Search code examples
javarenjin

Renjin/Java - Vector class to Java array class


I’m currently using Ro.getElementAsDouble(index) (code is below) to extract the values in Ro one by one into LogNormArray (double[]). But I worry that a copy is wasting memory. I’m very much a newbie to java so apologies if I’m thinking about this incorrectly. In C I would copy a single address to "share" the data instead of coping the whole array. Is there an analogous pointer/address-passing workflow?

Toy Example I’m working with:

import java.util.Arrays;
import javax.script.*;
import org.renjin.sexp.*;
import org.renjin.script.*;

public class VectorRenjin {
  public static void main(String[] args) throws Exception {
    double[] LogNormArray = new double[10];
    Vector Ro = LogNormalRand(10,0.0,1.0);
    System.out.println("draws from log-normal " + Ro);
    for(int i=0;i< Ro.length();i++) LogNormArray[i] = Ro.getElementAsDouble(i);
    System.out.println("draws from log-normal " + Arrays.toString(LogNormArray));
  }
  public static Vector LogNormalRand(int n,double a, double b) throws Exception{
    // create a script engine manager:
    RenjinScriptEngineFactory factory = new RenjinScriptEngineFactory();
    ScriptEngine engine = factory.getScriptEngine();
    engine.put("n",n);
    engine.put("a",a);
    engine.put("b",b);
    Vector res = (Vector)engine.eval("rlnorm(n,a,b)");
    return res;
  }
}

Solution

  • Note that a Vector result is not guaranteed to be backed by an array. For example, the statement engine.eval("1:10000") currently evaluates to an IntSequence instance. But this is an implementational detail subject to change.

    The result of your evaluation above will always be an instance of AtomicVector, an interface implemented by all R values of type double, character, integer, complex, etc.
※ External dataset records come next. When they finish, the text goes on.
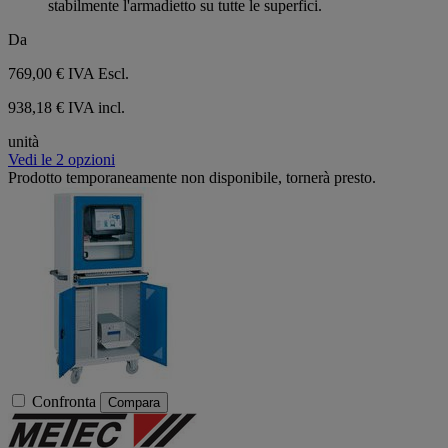
stabilmente l'armadietto su tutte le superfici.
Da
769,00 €
IVA Escl.
938,18 € IVA incl.
unità
Vedi le 2 opzioni
Prodotto temporaneamente non disponibile, tornerà presto.
Confronta
Compara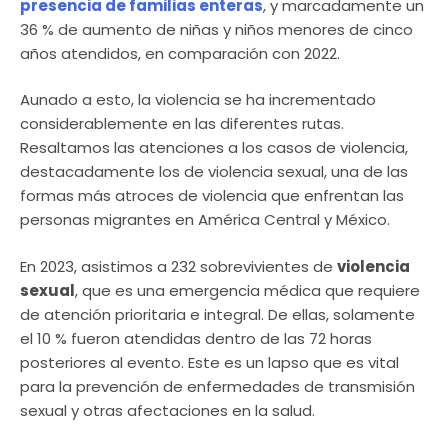
presencia de familias enteras
, y marcadamente un
36 % de aumento de niñas y niños menores de cinco
años atendidos, en comparación con 2022.
Aunado a esto, la violencia se ha incrementado
considerablemente en las diferentes rutas.
Resaltamos las atenciones a los casos de violencia,
destacadamente los de violencia sexual, una de las
formas más atroces de violencia que enfrentan las
personas migrantes en América Central y México.
En 2023, asistimos a 232 sobrevivientes de
violencia
sexual
, que es una emergencia médica que requiere
de atención prioritaria e integral. De ellas, solamente
el 10 % fueron atendidas dentro de las 72 horas
posteriores al evento. Este es un lapso que es vital
para la prevención de enfermedades de transmisión
sexual y otras afectaciones en la salud.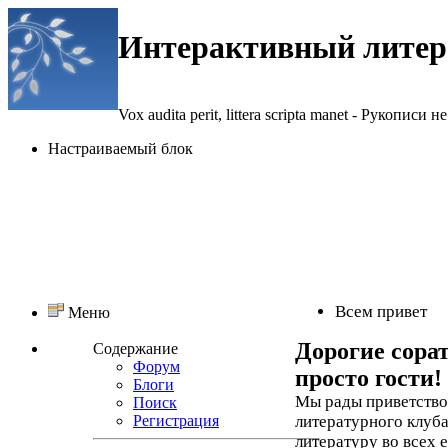
Интерактивный литер
Vox audita perit, littera scripta manet - Рукописи не
Настраиваемый блок
Всем привет
Меню
Дорогие сора
Содержание
Форум
просто гости!
Блоги
Мы рады приветствов
Поиск
Регистрация
литературного клуба
литературу во всех 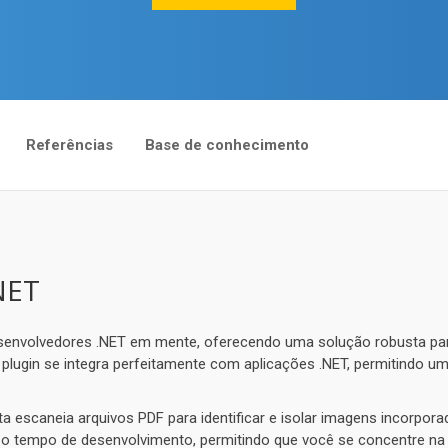
Referências
Base de conhecimento
NET
senvolvedores .NET em mente, oferecendo uma solução robusta pa
e plugin se integra perfeitamente com aplicações .NET, permitindo u
a escaneia arquivos PDF para identificar e isolar imagens incorpo
 o tempo de desenvolvimento, permitindo que você se concentre na f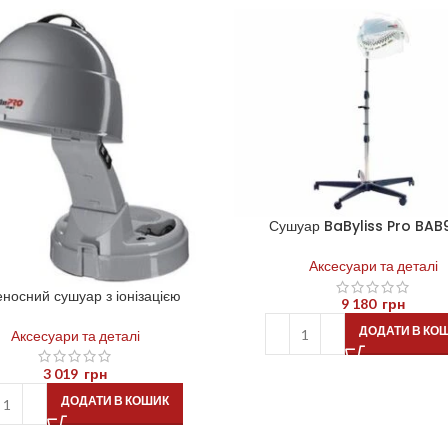
Сушуар BaByliss Pro BAB
Аксесуари та деталі
носний сушуар з іонізацією
9 180
грн
ДОДАТИ В КО
Аксесуари та деталі
3 019
грн
ДОДАТИ В КОШИК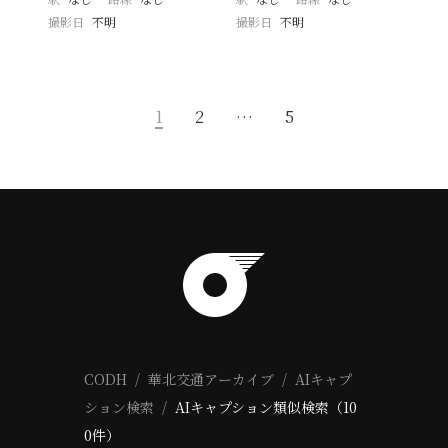
撮影日
不明
撮影日
不明
1
2
…
5
CODH
華北交通アーカイブ
AIキャプ
ション検索
AIキャプション類似検索（10
0件）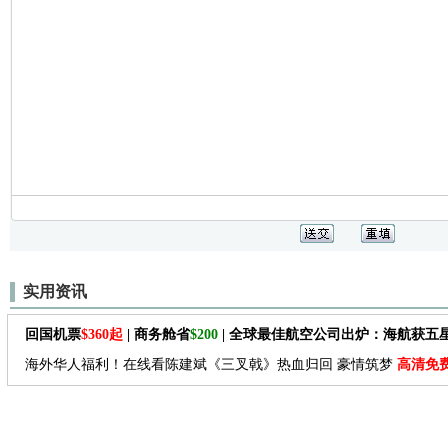
实用资讯
回国机票
$360起
| 商务舱省
$200
| 全球最佳航空公司出炉：海航获五
海外华人福利！在线看陈建斌《三叉戟》热血归回 豪情筑梦
高清免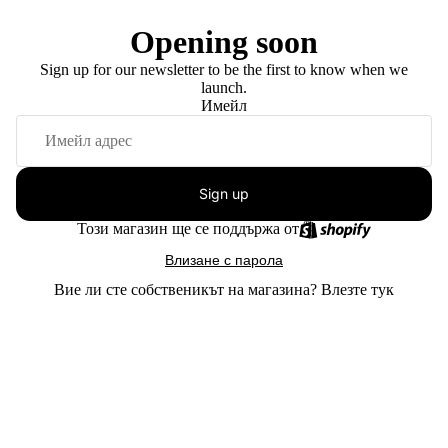
Opening soon
Sign up for our newsletter to be the first to know when we
launch.
Имейл
Sign up
Този магазин ще се поддържа от
Влизане с парола
Вие ли сте собственикът на магазина?
Влезте тук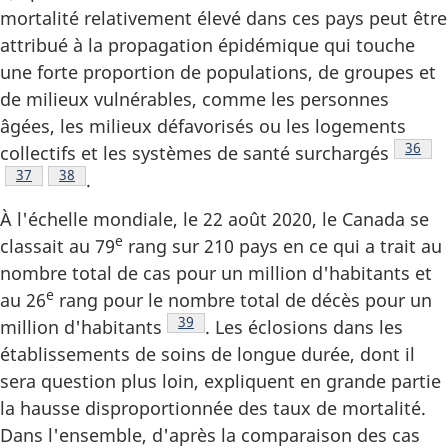
mortalité relativement élevé dans ces pays peut être
attribué à la propagation épidémique qui touche
une forte proportion de populations, de groupes et
de milieux vulnérables, comme les personnes
âgées, les milieux défavorisés ou les logements
Note 
36
collectifs et les systèmes de santé surchargés
Note de bas de page
37
Note de bas de page
38
.
À l'échelle mondiale, le 22 août 2020, le Canada se
e
classait au 79
rang sur 210 pays en ce qui a trait au
nombre total de cas pour un million d'habitants et
e
au 26
rang pour le nombre total de décès pour un
Note de bas de page
39
million d'habitants
. Les éclosions dans les
établissements de soins de longue durée, dont il
sera question plus loin, expliquent en grande partie
la hausse disproportionnée des taux de mortalité.
Dans l'ensemble, d'après la comparaison des cas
The AtomicVector interface has a toDoubleArray method which will copy or create a double array containing the values.

    toDoubleArray() does not return a reference to the array, even if the Vector is backed by an array, because Renjin Vector objects are meant to be immutable so they can be shared between threads.

    Calling toDoubleArray() will probably still be more efficient than your code above because it only involves one virtual dispatch and many implementations rely on Arrays.copyOf() which is faster than filling an array element-by-element.

    If performance becomes a life-or-death matter, then you can check to see if the result of the evaluation is a DoubleArrayVector, and then call toDoubleArrayUnsafe(). But then you have to pinky-swear not to modify the contents.